HcclCreateSubCommConfig

Description

Splits an existing global communicator into sub-communicators with specific configurations.

In this way, a sub-communicator can be created without socket link setup and rank information exchange, which can be used to create a communicator fast in the case of service faults.

If the load is unbalanced between devices on the network, the link setup of the sub-communicator created using this API may time out due to asynchronous communication between devices. In this case, you can use the environment variable HCCL_CONNECT_TIMEOUT to increase the timeout for link setup between devices. For example:

export HCCL_CONNECT_TIMEOUT=600

Prototype

HcclResult HcclCreateSubCommConfig(HcclComm *comm, uint32_t rankNum, uint32_t *rankIds, uint64_t subCommId, uint32_t subCommRankId, HcclCommConfig *config, HcclComm *comm)

Parameters

Parameter

Input/Output

Description

comm

Input

Global communicator to be split.

For details about the definition of the HcclComm type, see HcclComm.

rankNum

Input

Number of ranks in the sub-communicator to be split.

rankIds

Input

Array consisting of the IDs of the ranks in the sub-communicator in the global communicator.
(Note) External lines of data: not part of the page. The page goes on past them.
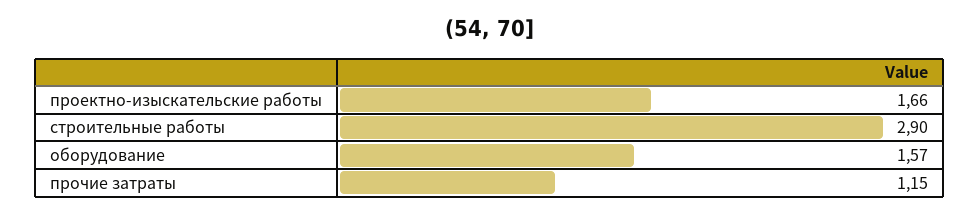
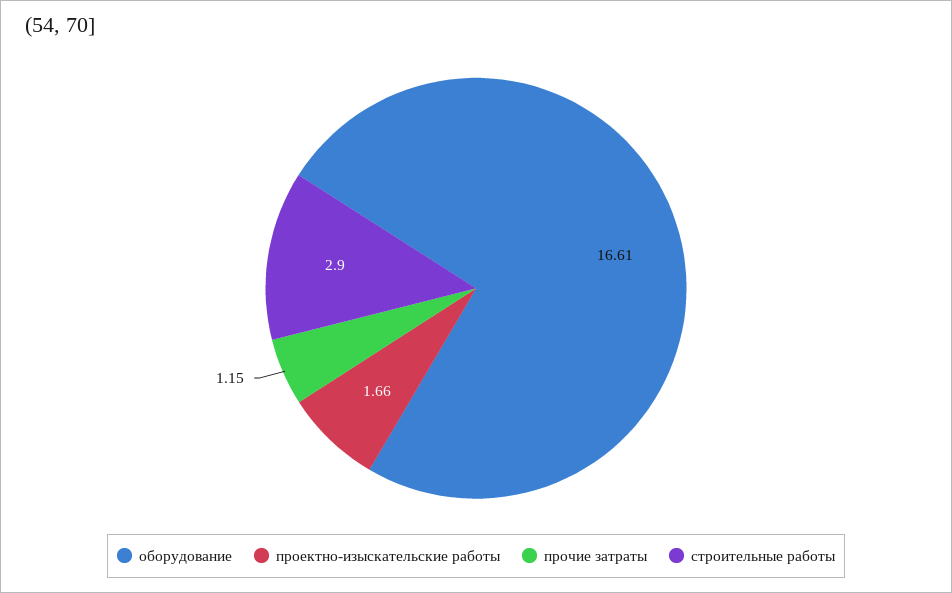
  {
    "проектно-изыскательские работы": 1.66,
    "строительные работы": 2.9,
-   "оборудование": 1.57,
+   "оборудование": 16.61,
    "прочие затраты": 1.15
  }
Note: The array should be ordered. The subscript of each rank in the array is mapped to its rank ID in the sub-communicator.

subCommId

Input

Current sub-communicator ID.

The value is user-defined and must be unique in the global communicator.

subCommRankId

Input

Rank ID of the current rank in the sub-communicator.

Set this parameter to the subscript index of the current rank in the rankIds array.

config

Input

Configuration options of the communicator, including the buffer size, deterministic computing switch, and communicator name. The configuration parameters must be within the valid value range. For details, see HcclCommConfig.

Notes:

  • The input config must be initialized by calling HcclCommConfigInit.
  • If you use config to specify a communicator name, ensure that the name is unique.
  • In config, the configuration option hcclBufferSize takes precedence over the environment variable HCCL_BUFFSIZE, and the configuration option hcclDeterministic takes precedence over the environment variable HCCL_DETERMINISTIC. For details about environment variables, see Environment Variables.

comm

Output

Pointer to the initialized sub-communicator.

For details about the definition of the HcclComm type, see HcclComm.

Returns

HcclResult: HCCL_SUCCESS on success; else, failure.

Constraints

  • When ranks in the same sub-communicator call this API, the rankNum, rankIds, subCommId, and config parameters passed must be the same.
  • For a rank that does not need to create a sub-communicator, rankIds==nullptr and subCommId=0xFFFFFFFF should be passed.
  • For the same global communicator, you cannot use the same subCommId to create the sub-communicator.
  • Only the global communicator can be split into sub-communicators. Nested splitting of communicators is not supported.

Applicability

Atlas Training Series Product

Example

A simple code snippet is as follows:
1
2
3
4
5
6
7
8
9
HcclComm globalHcclComm;
HcclCommInitClusterInfo(rankTableFile, devId, &globalHcclComm);
HcclCommConfig config;
HcclCommConfigInit(&config);
config.hcclBufferSize = 50;
strcpy(config.hcclCommName, "comm_1");
HcclComm hcclComm;
uint32_t rankIds[4] = {0, 1, 2, 3};
HCCLCHECK(HcclCreateSubCommConfig(&globalHcclComm, 4, rankIds, 1, devId, &config, &hcclComm));

For details about the complete code example, see Creating a Sub-Communicator by Using HcclCreateSubCommConfig.